TASK = I need all of the entries printed exactly.

EXTRACTED RECORDS =
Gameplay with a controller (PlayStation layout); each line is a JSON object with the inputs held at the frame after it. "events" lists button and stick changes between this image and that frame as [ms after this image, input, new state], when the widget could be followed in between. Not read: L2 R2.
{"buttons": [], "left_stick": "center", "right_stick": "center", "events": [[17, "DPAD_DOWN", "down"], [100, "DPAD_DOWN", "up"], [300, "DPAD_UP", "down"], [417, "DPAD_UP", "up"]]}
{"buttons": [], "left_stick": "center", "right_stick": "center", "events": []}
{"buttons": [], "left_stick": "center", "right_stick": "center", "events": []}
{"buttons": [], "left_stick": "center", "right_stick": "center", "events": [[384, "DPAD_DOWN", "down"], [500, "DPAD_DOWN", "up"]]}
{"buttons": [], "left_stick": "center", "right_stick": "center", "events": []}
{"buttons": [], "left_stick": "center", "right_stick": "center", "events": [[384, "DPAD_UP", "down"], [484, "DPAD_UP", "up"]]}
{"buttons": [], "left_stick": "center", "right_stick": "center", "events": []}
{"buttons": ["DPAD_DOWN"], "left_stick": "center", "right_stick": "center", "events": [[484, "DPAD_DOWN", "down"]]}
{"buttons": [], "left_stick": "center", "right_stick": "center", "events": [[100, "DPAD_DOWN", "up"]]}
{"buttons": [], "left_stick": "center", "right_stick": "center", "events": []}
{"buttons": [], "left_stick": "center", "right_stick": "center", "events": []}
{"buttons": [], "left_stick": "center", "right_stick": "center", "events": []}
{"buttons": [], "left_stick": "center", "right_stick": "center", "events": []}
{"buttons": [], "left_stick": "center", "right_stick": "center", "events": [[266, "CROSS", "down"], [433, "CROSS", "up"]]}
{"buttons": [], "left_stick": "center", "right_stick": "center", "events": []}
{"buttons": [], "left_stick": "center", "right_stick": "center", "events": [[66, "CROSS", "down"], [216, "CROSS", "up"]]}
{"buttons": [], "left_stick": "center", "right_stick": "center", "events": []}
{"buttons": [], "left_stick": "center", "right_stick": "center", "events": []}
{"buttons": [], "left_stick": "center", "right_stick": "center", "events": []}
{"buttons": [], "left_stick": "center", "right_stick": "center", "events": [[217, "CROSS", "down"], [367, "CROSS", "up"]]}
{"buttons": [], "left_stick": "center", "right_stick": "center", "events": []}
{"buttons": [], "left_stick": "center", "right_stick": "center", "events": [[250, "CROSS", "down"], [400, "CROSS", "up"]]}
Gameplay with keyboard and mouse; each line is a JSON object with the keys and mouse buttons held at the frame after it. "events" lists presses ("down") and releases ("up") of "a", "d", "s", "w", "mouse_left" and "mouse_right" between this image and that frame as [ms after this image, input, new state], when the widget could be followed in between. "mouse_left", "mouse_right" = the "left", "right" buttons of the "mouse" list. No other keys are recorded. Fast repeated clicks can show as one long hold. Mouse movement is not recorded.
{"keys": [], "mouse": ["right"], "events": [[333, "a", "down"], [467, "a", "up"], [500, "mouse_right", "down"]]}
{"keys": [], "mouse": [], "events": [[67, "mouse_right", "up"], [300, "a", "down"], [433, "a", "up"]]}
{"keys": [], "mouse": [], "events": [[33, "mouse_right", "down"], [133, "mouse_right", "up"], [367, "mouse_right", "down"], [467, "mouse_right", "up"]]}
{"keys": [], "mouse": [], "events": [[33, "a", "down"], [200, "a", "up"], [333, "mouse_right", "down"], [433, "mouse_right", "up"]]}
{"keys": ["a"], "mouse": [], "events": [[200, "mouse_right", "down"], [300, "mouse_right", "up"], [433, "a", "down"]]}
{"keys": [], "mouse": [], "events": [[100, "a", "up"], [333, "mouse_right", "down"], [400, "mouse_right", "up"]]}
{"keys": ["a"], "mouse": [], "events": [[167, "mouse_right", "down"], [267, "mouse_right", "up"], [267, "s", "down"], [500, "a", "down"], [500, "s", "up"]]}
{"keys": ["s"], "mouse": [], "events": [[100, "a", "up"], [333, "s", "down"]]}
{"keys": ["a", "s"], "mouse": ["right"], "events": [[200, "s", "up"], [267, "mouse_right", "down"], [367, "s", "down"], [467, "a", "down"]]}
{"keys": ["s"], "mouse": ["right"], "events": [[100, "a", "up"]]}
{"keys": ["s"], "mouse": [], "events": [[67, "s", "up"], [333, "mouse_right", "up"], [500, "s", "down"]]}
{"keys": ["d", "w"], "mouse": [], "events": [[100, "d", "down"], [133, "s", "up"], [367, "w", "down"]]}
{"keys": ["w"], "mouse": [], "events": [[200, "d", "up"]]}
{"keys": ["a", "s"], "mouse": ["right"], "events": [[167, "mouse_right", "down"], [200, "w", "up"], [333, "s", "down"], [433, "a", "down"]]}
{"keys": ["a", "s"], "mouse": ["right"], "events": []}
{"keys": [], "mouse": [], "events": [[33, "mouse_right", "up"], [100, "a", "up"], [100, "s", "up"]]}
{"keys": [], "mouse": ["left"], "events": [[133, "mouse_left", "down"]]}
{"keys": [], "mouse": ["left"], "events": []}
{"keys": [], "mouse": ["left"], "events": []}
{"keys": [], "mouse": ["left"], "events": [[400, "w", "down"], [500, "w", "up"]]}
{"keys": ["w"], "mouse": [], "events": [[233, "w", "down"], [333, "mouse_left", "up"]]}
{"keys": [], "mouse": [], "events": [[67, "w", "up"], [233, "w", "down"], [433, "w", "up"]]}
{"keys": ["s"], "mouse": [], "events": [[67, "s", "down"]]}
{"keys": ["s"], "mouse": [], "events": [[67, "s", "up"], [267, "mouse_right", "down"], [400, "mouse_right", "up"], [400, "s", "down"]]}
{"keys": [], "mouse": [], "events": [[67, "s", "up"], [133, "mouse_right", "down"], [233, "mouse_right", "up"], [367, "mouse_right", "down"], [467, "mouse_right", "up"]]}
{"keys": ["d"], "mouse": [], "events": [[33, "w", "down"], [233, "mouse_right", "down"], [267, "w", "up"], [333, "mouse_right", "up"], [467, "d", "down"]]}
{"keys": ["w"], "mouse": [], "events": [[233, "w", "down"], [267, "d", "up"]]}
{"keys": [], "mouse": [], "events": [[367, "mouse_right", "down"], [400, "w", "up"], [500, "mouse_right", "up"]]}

COMPLETED TASK =
Gameplay with a controller (PlayStation layout); each line is a JSON object with the inputs held at the frame after it. "events" lists button and stick changes between this image and that frame as [ms after this image, input, new state], when the widget could be followed in between. Not read: L2 R2.
{"buttons": [], "left_stick": "center", "right_stick": "center", "events": [[17, "DPAD_DOWN", "down"], [100, "DPAD_DOWN", "up"], [300, "DPAD_UP", "down"], [417, "DPAD_UP", "up"]]}
{"buttons": [], "left_stick": "center", "right_stick": "center", "events": []}
{"buttons": [], "left_stick": "center", "right_stick": "center", "events": []}
{"buttons": [], "left_stick": "center", "right_stick": "center", "events": [[384, "DPAD_DOWN", "down"], [500, "DPAD_DOWN", "up"]]}
{"buttons": [], "left_stick": "center", "right_stick": "center", "events": []}
{"buttons": [], "left_stick": "center", "right_stick": "center", "events": [[384, "DPAD_UP", "down"], [484, "DPAD_UP", "up"]]}
{"buttons": [], "left_stick": "center", "right_stick": "center", "events": []}
{"buttons": ["DPAD_DOWN"], "left_stick": "center", "right_stick": "center", "events": [[484, "DPAD_DOWN", "down"]]}
{"buttons": [], "left_stick": "center", "right_stick": "center", "events": [[100, "DPAD_DOWN", "up"]]}
{"buttons": [], "left_stick": "center", "right_stick": "center", "events": []}
{"buttons": [], "left_stick": "center", "right_stick": "center", "events": []}
{"buttons": [], "left_stick": "center", "right_stick": "center", "events": []}
{"buttons": [], "left_stick": "center", "right_stick": "center", "events": []}
{"buttons": [], "left_stick": "center", "right_stick": "center", "events": [[266, "CROSS", "down"], [433, "CROSS", "up"]]}
{"buttons": [], "left_stick": "center", "right_stick": "center", "events": []}
{"buttons": [], "left_stick": "center", "right_stick": "center", "events": [[66, "CROSS", "down"], [216, "CROSS", "up"]]}
{"buttons": [], "left_stick": "center", "right_stick": "center", "events": []}
{"buttons": [], "left_stick": "center", "right_stick": "center", "events": []}
{"buttons": [], "left_stick": "center", "right_stick": "center", "events": []}
{"buttons": [], "left_stick": "center", "right_stick": "center", "events": [[217, "CROSS", "down"], [367, "CROSS", "up"]]}
{"buttons": [], "left_stick": "center", "right_stick": "center", "events": []}
{"buttons": [], "left_stick": "center", "right_stick": "center", "events": [[250, "CROSS", "down"], [400, "CROSS", "up"]]}
Gameplay with keyboard and mouse; each line is a JSON object with the keys and mouse buttons held at the frame after it. "events" lists presses ("down") and releases ("up") of "a", "d", "s", "w", "mouse_left" and "mouse_right" between this image and that frame as [ms after this image, input, new state], when the widget could be followed in between. "mouse_left", "mouse_right" = the "left", "right" buttons of the "mouse" list. No other keys are recorded. Fast repeated clicks can show as one long hold. Mouse movement is not recorded.
{"keys": [], "mouse": ["right"], "events": [[333, "a", "down"], [467, "a", "up"], [500, "mouse_right", "down"]]}
{"keys": [], "mouse": [], "events": [[67, "mouse_right", "up"], [300, "a", "down"], [433, "a", "up"]]}
{"keys": [], "mouse": [], "events": [[33, "mouse_right", "down"], [133, "mouse_right", "up"], [367, "mouse_right", "down"], [467, "mouse_right", "up"]]}
{"keys": [], "mouse": [], "events": [[33, "a", "down"], [200, "a", "up"], [333, "mouse_right", "down"], [433, "mouse_right", "up"]]}
{"keys": ["a"], "mouse": [], "events": [[200, "mouse_right", "down"], [300, "mouse_right", "up"], [433, "a", "down"]]}
{"keys": [], "mouse": [], "events": [[100, "a", "up"], [333, "mouse_right", "down"], [400, "mouse_right", "up"]]}
{"keys": ["a"], "mouse": [], "events": [[167, "mouse_right", "down"], [267, "mouse_right", "up"], [267, "s", "down"], [500, "a", "down"], [500, "s", "up"]]}
{"keys": ["s"], "mouse": [], "events": [[100, "a", "up"], [333, "s", "down"]]}
{"keys": ["a", "s"], "mouse": ["right"], "events": [[200, "s", "up"], [267, "mouse_right", "down"], [367, "s", "down"], [467, "a", "down"]]}
{"keys": ["s"], "mouse": ["right"], "events": [[100, "a", "up"]]}
{"keys": ["s"], "mouse": [], "events": [[67, "s", "up"], [333, "mouse_right", "up"], [500, "s", "down"]]}
{"keys": ["d", "w"], "mouse": [], "events": [[100, "d", "down"], [133, "s", "up"], [367, "w", "down"]]}
{"keys": ["w"], "mouse": [], "events": [[200, "d", "up"]]}
{"keys": ["a", "s"], "mouse": ["right"], "events": [[167, "mouse_right", "down"], [200, "w", "up"], [333, "s", "down"], [433, "a", "down"]]}
{"keys": ["a", "s"], "mouse": ["right"], "events": []}
{"keys": [], "mouse": [], "events": [[33, "mouse_right", "up"], [100, "a", "up"], [100, "s", "up"]]}
{"keys": [], "mouse": ["left"], "events": [[133, "mouse_left", "down"]]}
{"keys": [], "mouse": ["left"], "events": []}
{"keys": [], "mouse": ["left"], "events": []}
{"keys": [], "mouse": ["left"], "events": [[400, "w", "down"], [500, "w", "up"]]}
{"keys": ["w"], "mouse": [], "events": [[233, "w", "down"], [333, "mouse_left", "up"]]}
{"keys": [], "mouse": [], "events": [[67, "w", "up"], [233, "w", "down"], [433, "w", "up"]]}
{"keys": ["s"], "mouse": [], "events": [[67, "s", "down"]]}
{"keys": ["s"], "mouse": [], "events": [[67, "s", "up"], [267, "mouse_right", "down"], [400, "mouse_right", "up"], [400, "s", "down"]]}
{"keys": [], "mouse": [], "events": [[67, "s", "up"], [133, "mouse_right", "down"], [233, "mouse_right", "up"], [367, "mouse_right", "down"], [467, "mouse_right", "up"]]}
{"keys": ["d"], "mouse": [], "events": [[33, "w", "down"], [233, "mouse_right", "down"], [267, "w", "up"], [333, "mouse_right", "up"], [467, "d", "down"]]}
{"keys": ["w"], "mouse": [], "events": [[233, "w", "down"], [267, "d", "up"]]}
{"keys": [], "mouse": [], "events": [[367, "mouse_right", "down"], [400, "w", "up"], [500, "mouse_right", "up"]]}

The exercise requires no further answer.